DOKUMENTAUSZUG.
Größere Träger, Vereine und Verbände haben die erforderlichen Kapazitäten, um erfolgreich durch den Dschungel öffentlicher Förderprogramme zu navigieren. Kleinere Willkommensinitiativen hingegen sind vor allem auf private Spenden angewiesen. Eine bedauerliche Konstellation, findet Serhat Karakayali, einer der Autoren der Studie: „Denn vor allem diese Initiativen waren es, die im Angesicht der Überforderung staatlicher Strukturen wesentliche Aufgaben der Versorgung, Betreuung und schließlich Integration geleistet haben.“
Der Flüchtlingszuzug hat erheblich nachgelassen, die Integrationsarbeit vollzieht sich in weitgehend überschaubaren Bahnen. Dennoch bleibt über Jahre hinweg viel zu tun, insbesondere in der schwierigen Wohnungs- und Jobsuche. Kleine Gruppierungen befürchten eine nachlassende Spendenbereitschaft, zugleich erfordern Kostenfaktoren wie Fahrdienste, Unterricht und soziale Aktivitäten verlässlich verfügbare Geldmittel. Angesichts dieser Situation listen die Autoren einige Ideen zur besseren Verteilung von Fördergeldern zugunsten organisatorisch wenig schlagkräftiger Initiativen auf.
Konkrete Bedürfnisse analysieren: Geldgeber sollten Zweck und Umfang des jeweiligen Hilfsprojekts besser im persönlichen Kontakt mit den Engagierten ausloten, als komplexe Förderprogramme mit der Gießkanne „von oben“ auszuschütten, empfiehlt die Studie. Im Sinne von Synergieeffekten kann auch die Einbeziehung weiterer Akteure mit ergänzenden Hilfsangeboten vor Ort sinnvoll sein.

VERFÜGBARE DATEN.
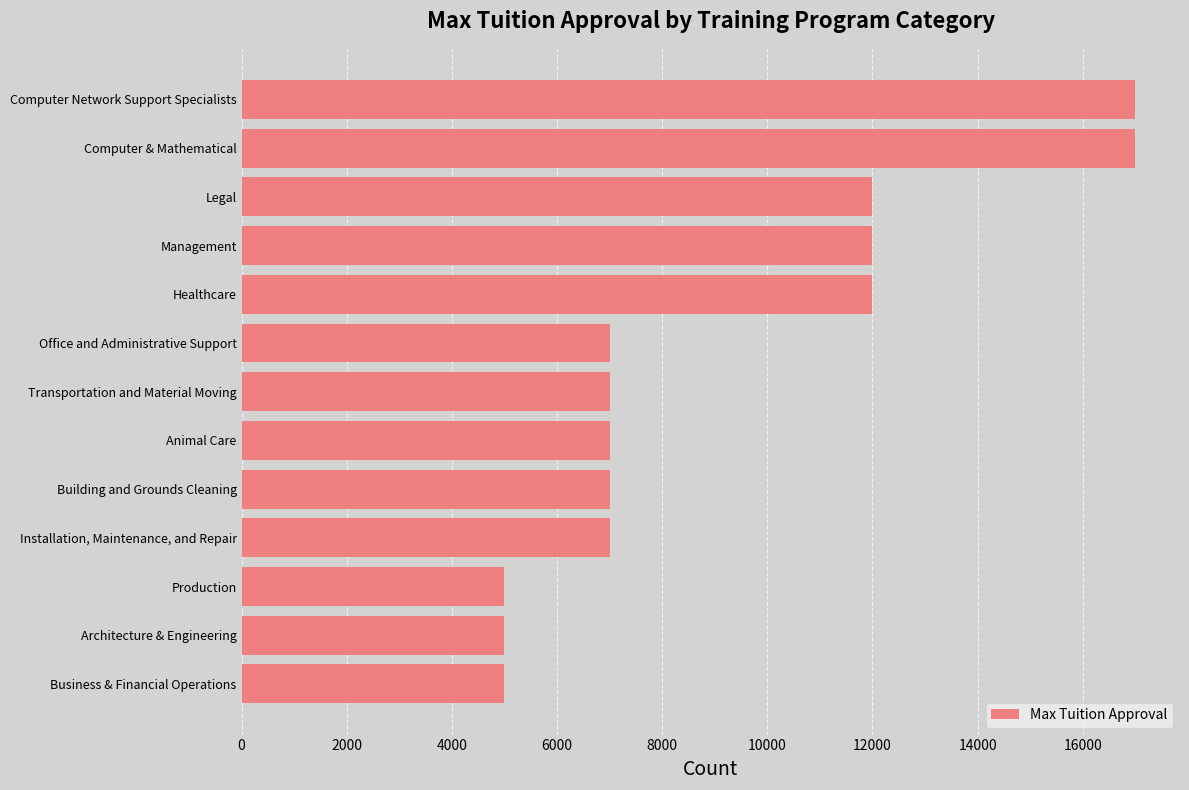

How many series are shown in this chart?

1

DEINE AUFGABE. Gib bitte aus dem Text über die Förderung von Willkommensinitiativen alles von „Konkrete Bedürfnisse analysieren: Geldgeber“ bis hinunter zu „Ort sinnvoll sein.“ wortgetreu wieder.

ERGEBNIS.
Konkrete Bedürfnisse analysieren: Geldgeber sollten Zweck und Umfang des jeweiligen Hilfsprojekts besser im persönlichen Kontakt mit den Engagierten ausloten, als komplexe Förderprogramme mit der Gießkanne „von oben“ auszuschütten, empfiehlt die Studie. Im Sinne von Synergieeffekten kann auch die Einbeziehung weiterer Akteure mit ergänzenden Hilfsangeboten vor Ort sinnvoll sein.